[Lunchtime Lecture] Learning from Education in Finland: Japanese Education in the World

  • Lecturer: Manabu Sato, Professor, Graduate School of Education, University of Tokyo
  • Date & Time: Tuesday, June 23, 2009, 12:15-1:15 pm
  • Venue: Kabayama-Matsumoto Room, International House of Japan
  • Admission: Lecture only: 1,500 yen (IHJ Members: 1,000 yen)
  • Lecture and lunch ticket: 3,000 yen (IHJ Members: 2,000 yen)
  • Language: Japanese (no English translation provided)
  • Lecture Report

Since the OECD (Organization for Economic Co-operation and Development) started the PISA (Programme for International Student Assessment) evaluations in 2000, Finland, with the highest general score three times in a row, has drawn the world’s attention for its education system. (In the 2006 programme, 57 countries participated. Japan ranked fifteenth in reading literacy and sixth in scientific literacy.) The reason Finland ranks top in the world is often attributed to its uniqueness as a country, being a small welfare state and having a small immigrant population.
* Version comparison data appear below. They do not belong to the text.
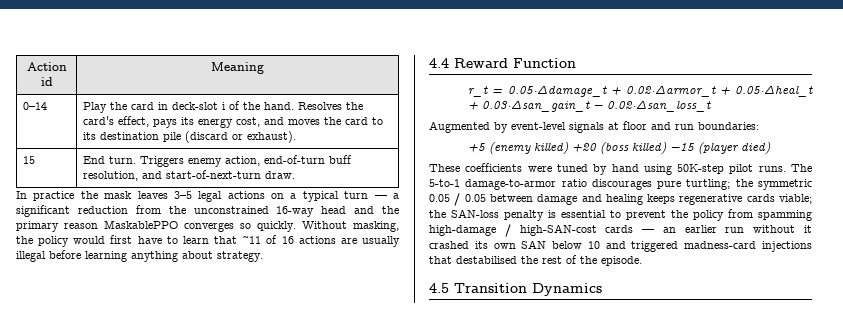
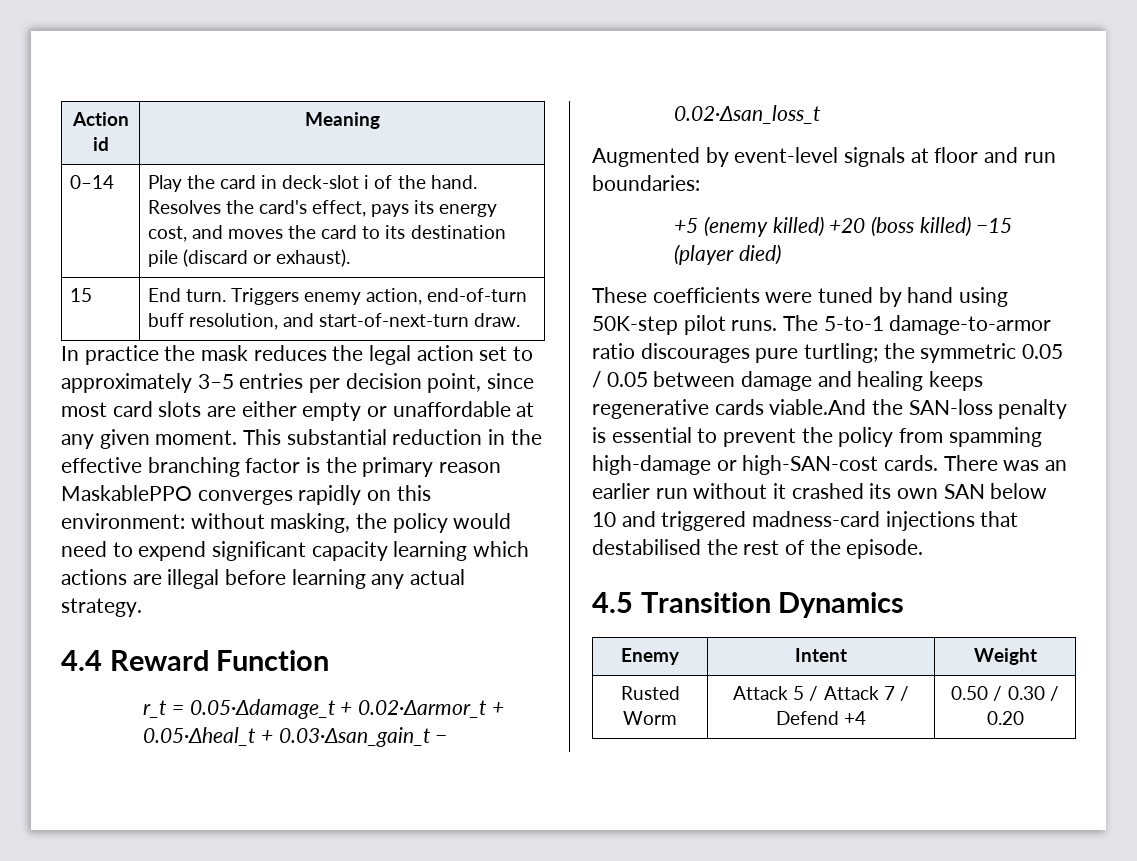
[137,191,399,202] [16,205,375,217] leaves 3–5 legal actions on a typical turn — a significant reduction from the unconstrained 16-way head and -> [253,345,534,365] [61,373,535,393] [61,401,535,421] [61,429,542,449] [61,457,321,477] reduces the legal action set to approximately 3–5 entries per decision point, since most card slots are either empty or unaffordable at any given moment. This substantial reduction in the effective branching factor is
[240,221,399,232] [16,235,294,247] so quickly. Without masking, the policy would first have to learn that ~11 of 16 -> [298,485,431,505] [61,513,512,533] [61,541,530,561] rapidly on this environment: without masking, the policy would need to expend significant capacity learning which
[361,236,400,247] usually -> (162, 579) none
[131,251,213,262] anything about -> [371,569,466,589] any actual
[779,194,812,204] viable; -> [769,399,867,415] viable.And
[504,224,655,237] / high-SAN-cost cards — -> [716,455,1040,475] or high-SAN-cost cards. There was
(602, 289) none -> [621,648,680,665] [795,648,847,662] [973,648,1037,665] [620,686,680,700] [623,711,677,725] [733,686,909,701] [775,711,867,725] [951,686,1059,701] [986,711,1024,725] // Enemy | Intent | Weight // Rusted Worm | Attack 5 / Attack 7 / Defend +4 | 0.50 / 0.30 / 0.20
However there are lessons Japan and other countries could learn from Finland. This lecture invites Prof. Manabu Sato, who has interviewed the former Education Minister, Mr. Olli-Pekka Heinonen, who led educational reforms in Finland to talk about the situation of Japanese education in the world by introducing Finnish education, detailing the characteristics of its classes and how it might be applied to education in the Japanese context.

Manabu Sato

Manabu SatoBorn in 1951. Graduated from the Graduate School of Education, University of Tokyo. President of the Japanese Educational Research Association since 2004. He specializes in school reform and school curriculum. He has visited more than 1500 schools in Japan and 300 schools abroad and promotes school reform from within the schools in cooperation with teachers. His books include, Jugyo o kaeru gakkou ga kawaru sogogakushu kara karikyuramu no sozo e [Changing Classes Changes Schools—From Integrated Study to Curriculum Innovation] (Shogakukan, 2000), Shujukudobetsushido no naniga mondaika [The Issue of Competence-based Teaching] (Iwanami Booklet, 2004), and Olli-Pekka Heinonen “gakuryoku sekaiichi” ga motarasumono [Olli-Pekka Heinonen What “World’s Top-ranked School Achievement” Provides] (NHK Books, 2007).